Knight column wins international award

A May 2009 column by Bill Knight was named one of a “Golden Dozen” recognized by the International Society of Weekly Newspaper Editors (ISWNE) at its annual conference in Richmond, Ky.

The opinion piece, “Illinois can handle detainees,” was on moving 240 Guantanamo Bay terror suspects to Illinois. It was published more than five months before the federal government started looking at the Thomson Correctional facility in Northwestern Illinois’ Carroll County as a site to transfer the prisoners.

“We have a history of safely handling enemies sworn to destroy our nation,” he wrote, recalling Fulton County’s Camp Ellis, which during World War II housed almost 5,000 Nazi prisoners of war, and criticizing opponents to President Obama’s plan to close Guantanamo.

“Some of these fear-mongering grandstanders made it sound like Obama was relocating the terrorist suspects – none yet convicted of anything; three being prosecuted – like they’d be in some reverse Witness Protection Program, running Casey’s General Stores maybe, or rounding up shopping carts at Kroger’s or opening Well Fargo branch banks.”
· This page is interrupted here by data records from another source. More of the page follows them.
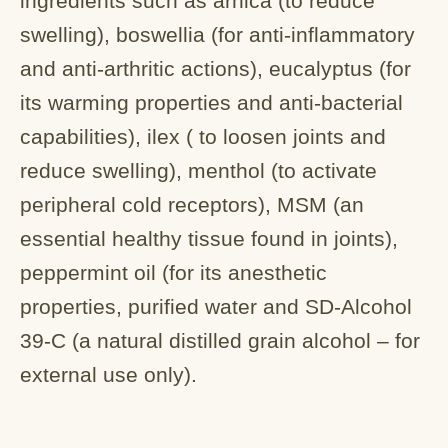
ingredients such as arnica (to reduce
swelling), boswellia (for anti-inflammatory
and anti-arthritic actions), eucalyptus (for
its warming properties and anti-bacterial
capabilities), ilex ( to loosen joints and
reduce swelling), menthol (to activate
peripheral cold receptors), MSM (an
essential healthy tissue found in joints),
peppermint oil (for its anesthetic
properties, purified water and SD-Alcohol
39-C (a natural distilled grain alcohol – for
external use only).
A professor at Western Illinois University, where he’s deputy director of the journalism program, Knight writes columns for newspapers in Pekin, Peoria, Monmouth, Galesburg, Kewanee and Macomb, and does weekly commentaries for TriStates Public Radio in Macomb.

His writing also has won awards from the Illinois Associated Press (Best Commentary), the Illinois Press Association (Business Reporting), the International Labor Communications Association (Best Column) and the Suburban Newspapers Association of America (Best Sports Writing).

WIU recently named Knight its 2010 John Hallwas Liberal Arts Lecturer in the College of Arts and Sciences.